À Venda

Os pés deslizam, viciados, procurando atrito no tecido da rede – coceirinha gostosa; dá vontade de gastar a manhã toda nessa liturgia prazerosa. Os dois fazem a escalada pela trabalhada renda branca; quase alcançam os punhos, e descem, descem pouco, já aliviados, procurando o aquecido abrigo dos lençóis.

Os olhos? Por ora, sonolentos e recém-despertos. Ó, belas oculares, ordeno que se abram para apreciar a vista intensa de uma serra enevoada e densa, de céu nublado – um mágico cinza escurecido a contrastar com o verde silvestre. Aqui, da varanda de uma simples casa, mas aconchegante lar, ainda se faz escutar, mesmo de longe, a torrente fluvial: um riacho pedregoso quebrado ao meio por uma imperiosa cascata – dez metros de queda. Água tão fria que atrofia!
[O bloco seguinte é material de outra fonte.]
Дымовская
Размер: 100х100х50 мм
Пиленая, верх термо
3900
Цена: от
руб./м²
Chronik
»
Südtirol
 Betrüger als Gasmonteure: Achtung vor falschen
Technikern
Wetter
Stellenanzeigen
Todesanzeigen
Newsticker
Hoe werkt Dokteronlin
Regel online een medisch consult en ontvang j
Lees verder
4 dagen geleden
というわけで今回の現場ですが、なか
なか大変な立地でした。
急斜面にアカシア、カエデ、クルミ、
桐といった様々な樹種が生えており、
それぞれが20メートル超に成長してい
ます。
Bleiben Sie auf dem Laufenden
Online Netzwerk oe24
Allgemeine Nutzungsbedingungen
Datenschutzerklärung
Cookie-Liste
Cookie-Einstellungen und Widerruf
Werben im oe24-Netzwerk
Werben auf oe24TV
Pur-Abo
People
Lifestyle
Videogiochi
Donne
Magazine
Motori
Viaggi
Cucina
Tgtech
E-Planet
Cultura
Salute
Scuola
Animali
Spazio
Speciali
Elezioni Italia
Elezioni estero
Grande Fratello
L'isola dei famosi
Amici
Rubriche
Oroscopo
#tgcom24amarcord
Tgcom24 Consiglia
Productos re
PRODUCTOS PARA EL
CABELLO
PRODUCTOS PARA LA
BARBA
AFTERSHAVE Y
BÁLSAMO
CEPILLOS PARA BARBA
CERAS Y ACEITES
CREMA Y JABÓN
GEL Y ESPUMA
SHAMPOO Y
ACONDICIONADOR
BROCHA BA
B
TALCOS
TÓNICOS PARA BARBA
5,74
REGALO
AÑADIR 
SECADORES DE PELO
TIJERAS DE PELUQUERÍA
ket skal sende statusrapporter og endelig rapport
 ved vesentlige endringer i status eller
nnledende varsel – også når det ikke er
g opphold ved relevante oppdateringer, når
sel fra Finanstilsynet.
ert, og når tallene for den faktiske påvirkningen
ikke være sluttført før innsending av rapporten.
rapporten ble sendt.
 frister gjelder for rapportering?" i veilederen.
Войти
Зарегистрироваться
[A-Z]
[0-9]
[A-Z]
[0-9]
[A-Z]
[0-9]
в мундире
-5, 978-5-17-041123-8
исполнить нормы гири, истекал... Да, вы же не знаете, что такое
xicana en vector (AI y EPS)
De lá, a trilha aquífera continua, arredia por definição, a se perder de vista, banhando terras – quisera fossem virgens ou quase virgens.
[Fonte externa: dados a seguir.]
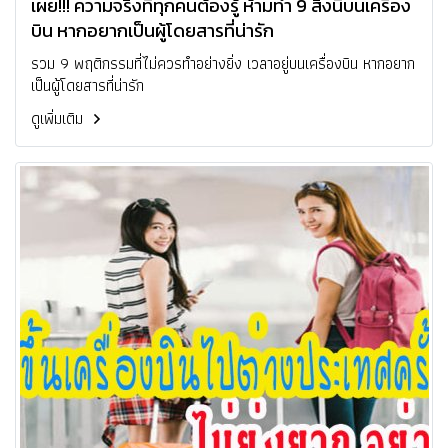
เผย!!! ความจริงที่ทุกคนต้องรู้ ห้ามทำ 9 สิ่งนี้บนเครื่อง
บิน หากอยากเป็นผู้โดยสารที่น่ารัก
รวม 9 พฤติกรรมที่ไม่ควรทำอย่างยิ่ง เวลาอยู่บนเครื่องบิน หากอยาก
เป็นผู้โดยสารที่น่ารัก
ดูเพิ่มเติม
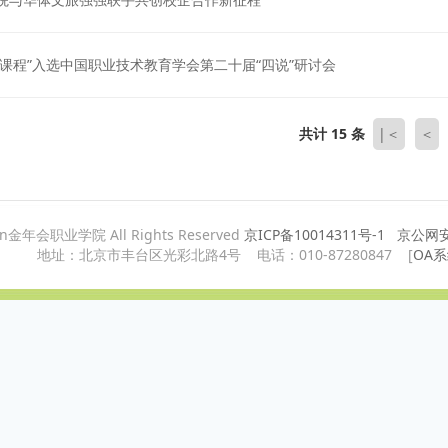
说课程”入选中国职业技术教育学会第二十届“四说”研讨会
共计 15 条
|＜
＜
ian金年会职业学院 All Rights Reserved
京ICP备10014311号-1
京公网安备
地址：北京市丰台区光彩北路4号 电话：010-87280847 [
OA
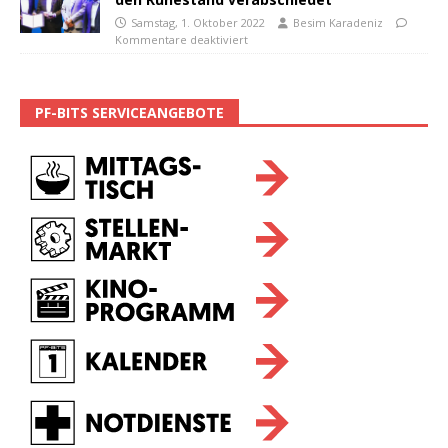
Samstag, 1. Oktober 2022
Besim Karadeniz
Kommentare deaktiviert
PF-BITS SERVICEANGEBOTE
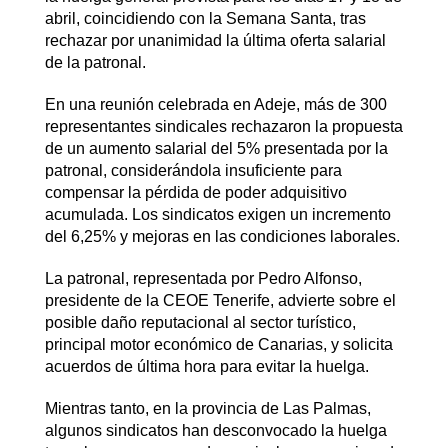
abril, coincidiendo con la Semana Santa, tras
rechazar por unanimidad la última oferta salarial
de la patronal.
En una reunión celebrada en Adeje, más de 300
representantes sindicales rechazaron la propuesta
de un aumento salarial del 5% presentada por la
patronal, considerándola insuficiente para
compensar la pérdida de poder adquisitivo
acumulada. Los sindicatos exigen un incremento
del 6,25% y mejoras en las condiciones laborales.
La patronal, representada por Pedro Alfonso,
presidente de la CEOE Tenerife, advierte sobre el
posible daño reputacional al sector turístico,
principal motor económico de Canarias, y solicita
acuerdos de última hora para evitar la huelga.
Mientras tanto, en la provincia de Las Palmas,
algunos sindicatos han desconvocado la huelga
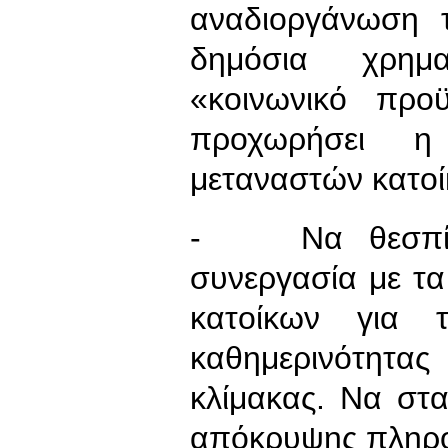
αναδιοργάνωση τ
δημόσια χρημ
«κοινωνικό προ
προχωρήσει η
μεταναστών κατοί
- Να θεσπίσει
συνεργασία με τα
κατοίκων για 
καθημερινότητα
κλίμακας. Να στ
απόκρυψης πληρο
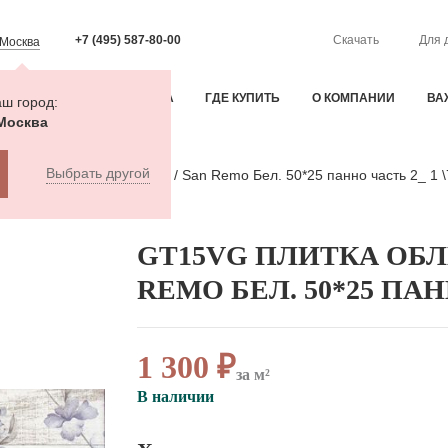
+7 (495) 587-80-00
Скачать
Для 
Москва
ИЯ
ОПЛАТА И ДОСТАВКА
ГДЕ КУПИТЬ
О КОМПАНИИ
ВА
ш город:
Москва
Выбрать другой
Плитка облиц. Сан-Ремо / San Remo Бел. 50*25 панно часть 2_ 1 \
GT15VG ПЛИТКА ОБЛИ
REMO БЕЛ. 50*25 ПАНН
1 300 ₽
за м²
В наличии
Se a coisa é narrar, digo que vejo, após atingir a outra margem do riacho (indica-se, com o olhar), o início de uma íngreme subida, repleta, por toda ela, de coqueiros e bananeiras. Daqui, me parece haver uma batalha entre aquelas árvores; uma disputa por espaço, por terra escura e por substrato. Passo então à contagem de cada exército, seu contingente, e, se dependo disso para estabelecer o vencedor, este seria a brigada dos coqueiros, infantes de primeira categoria, seculares guerreiros, a maioria. “Eis a nobre infantaria, das armas a rainha... por ti daria... a vida minha...”. Linda essa música, a Canção da Infantaria; ela me leva ao deleite quando paro, quando posso, para analisar o seu vocabulário e as suas rimas bem estruturadas. Me faz pensar na genialidade do seu autor, cujo nome, hoje, me foge à memória...  

[...]

Depois de um leve cochilo, sono pleno, rico em imagens de um passado recente e intenso, acordo e continuo a observar o tempo, sem qualquer pensamento, o que, para mim, é raro e confortável. Sobrevoo os vitoriosos coqueiros, as derrotadas bananeiras (as quais, no entanto, não perderam, sequer, uma só palha), e guio minhas pupilas ao topo do grave relevo, alcançando o céu, acinzentado, menos enevoado do que outrora. Mantenho minha ascensão obsessiva e chego às telhas que me cobrem: um teto sustentado pelas paredes que erguem a rede na qual descanso; na qual meu pé ainda desliza, livre e feliz... tanto quanto o seu dono.